● **Excerpt**
#####

Purpose of the Study:

  • To investigate and compare telomere homeostasis between sub-fertile and fertile human sperm.
  • To assess telomere length, telomere aggregates, and telomerase component expression in sperm from men with varying fertility statuses.

Main Methods:

  • An observational study compared 16 sub-fertile men with 10 fertile men.
  • Telomere length and aggregates were quantified in at least 100 sperm cells per participant.
  • Fluorescence in situ hybridization (FISH) and immunohistochemistry were used to analyze telomerase RNA component (TERC) and human telomerase reverse transcriptase (hTERT).

Main Results:

  • Sub-fertile sperm showed a higher percentage of short telomeres (3.3% vs. 0.6%) and telomere aggregates (15.12% vs. 4.73%).

#####

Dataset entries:
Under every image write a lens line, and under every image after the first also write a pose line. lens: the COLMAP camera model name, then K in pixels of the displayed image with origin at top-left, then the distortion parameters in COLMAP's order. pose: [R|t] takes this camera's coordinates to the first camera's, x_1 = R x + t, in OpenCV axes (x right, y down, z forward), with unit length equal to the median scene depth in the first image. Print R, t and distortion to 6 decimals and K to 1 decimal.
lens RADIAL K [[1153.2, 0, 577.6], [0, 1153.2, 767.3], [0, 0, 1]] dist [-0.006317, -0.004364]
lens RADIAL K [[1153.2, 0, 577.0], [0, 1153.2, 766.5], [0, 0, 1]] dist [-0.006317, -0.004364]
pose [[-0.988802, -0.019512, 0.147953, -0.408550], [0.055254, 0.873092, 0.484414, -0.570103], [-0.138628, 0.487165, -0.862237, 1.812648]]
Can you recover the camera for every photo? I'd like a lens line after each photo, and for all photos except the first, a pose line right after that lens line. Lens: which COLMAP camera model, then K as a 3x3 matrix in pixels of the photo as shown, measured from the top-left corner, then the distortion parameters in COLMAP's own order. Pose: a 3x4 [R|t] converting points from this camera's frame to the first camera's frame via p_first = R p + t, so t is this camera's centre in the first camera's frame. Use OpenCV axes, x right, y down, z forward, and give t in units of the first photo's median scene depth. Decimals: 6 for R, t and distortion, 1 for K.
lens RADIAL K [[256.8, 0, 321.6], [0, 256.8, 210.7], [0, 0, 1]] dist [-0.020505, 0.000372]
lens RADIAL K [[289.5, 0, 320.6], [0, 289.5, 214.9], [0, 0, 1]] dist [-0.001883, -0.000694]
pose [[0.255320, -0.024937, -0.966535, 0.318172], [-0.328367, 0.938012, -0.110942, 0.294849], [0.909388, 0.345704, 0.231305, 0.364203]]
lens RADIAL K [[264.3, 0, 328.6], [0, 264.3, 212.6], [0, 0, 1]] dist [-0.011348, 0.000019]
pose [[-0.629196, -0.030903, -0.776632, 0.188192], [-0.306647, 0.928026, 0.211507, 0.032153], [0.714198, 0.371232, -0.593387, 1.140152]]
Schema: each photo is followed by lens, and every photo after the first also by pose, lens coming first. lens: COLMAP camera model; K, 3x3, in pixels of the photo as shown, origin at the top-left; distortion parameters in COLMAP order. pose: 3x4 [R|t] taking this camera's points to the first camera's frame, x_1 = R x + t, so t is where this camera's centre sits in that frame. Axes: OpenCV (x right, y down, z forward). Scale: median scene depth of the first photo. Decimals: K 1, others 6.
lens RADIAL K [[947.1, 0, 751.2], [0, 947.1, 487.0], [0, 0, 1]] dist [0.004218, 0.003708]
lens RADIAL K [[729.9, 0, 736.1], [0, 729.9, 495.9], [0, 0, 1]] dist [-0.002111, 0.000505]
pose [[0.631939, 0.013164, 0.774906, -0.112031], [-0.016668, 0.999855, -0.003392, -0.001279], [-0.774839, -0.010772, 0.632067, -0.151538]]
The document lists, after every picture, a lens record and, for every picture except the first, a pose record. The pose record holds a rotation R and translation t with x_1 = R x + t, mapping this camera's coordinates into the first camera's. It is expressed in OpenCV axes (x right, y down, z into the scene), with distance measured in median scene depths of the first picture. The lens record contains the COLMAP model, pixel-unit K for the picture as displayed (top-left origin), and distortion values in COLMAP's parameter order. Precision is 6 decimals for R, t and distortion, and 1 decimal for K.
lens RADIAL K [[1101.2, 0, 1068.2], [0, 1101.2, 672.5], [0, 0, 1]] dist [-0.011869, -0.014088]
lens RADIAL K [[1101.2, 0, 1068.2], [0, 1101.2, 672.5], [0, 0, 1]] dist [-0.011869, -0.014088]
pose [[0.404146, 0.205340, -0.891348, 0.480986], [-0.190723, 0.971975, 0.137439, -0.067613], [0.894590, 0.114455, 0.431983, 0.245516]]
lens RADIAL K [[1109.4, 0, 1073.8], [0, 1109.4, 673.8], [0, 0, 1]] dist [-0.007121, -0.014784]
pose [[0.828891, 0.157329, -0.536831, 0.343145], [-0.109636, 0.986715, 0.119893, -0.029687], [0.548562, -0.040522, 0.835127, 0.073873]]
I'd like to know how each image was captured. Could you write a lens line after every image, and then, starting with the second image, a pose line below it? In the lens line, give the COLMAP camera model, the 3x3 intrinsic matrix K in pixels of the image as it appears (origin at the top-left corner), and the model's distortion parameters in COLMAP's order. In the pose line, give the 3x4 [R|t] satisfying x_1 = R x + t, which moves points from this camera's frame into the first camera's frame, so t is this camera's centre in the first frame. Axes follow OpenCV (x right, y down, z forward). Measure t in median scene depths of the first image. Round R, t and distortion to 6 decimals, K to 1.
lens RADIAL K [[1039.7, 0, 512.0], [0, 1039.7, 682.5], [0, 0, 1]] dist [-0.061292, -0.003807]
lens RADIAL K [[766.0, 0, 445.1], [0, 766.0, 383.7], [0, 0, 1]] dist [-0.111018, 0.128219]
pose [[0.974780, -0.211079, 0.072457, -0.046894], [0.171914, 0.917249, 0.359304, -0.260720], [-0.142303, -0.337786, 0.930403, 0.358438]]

#####

● **Assignment**
Write what comes next in the summary of the sperm telomere study, picking up after its last sentence. The records play no part in what is asked here.

● **Result below**
  • TERC gene copy number was similar, but hTERT expression was lower in sub-fertile sperm (3.81% vs. 8.42%).
  • Telomere capture rates were significantly elevated in the sub-fertile group.

Conclusions:

  • Sub-fertile human sperm are characterized by shorter telomeres and evidence of telomere elongation via alternative lengthening mechanisms.
  • Dysfunctional telomeres in sperm may play a role in reduced fertilizability.
  • These findings highlight potential molecular targets for improving male fertility.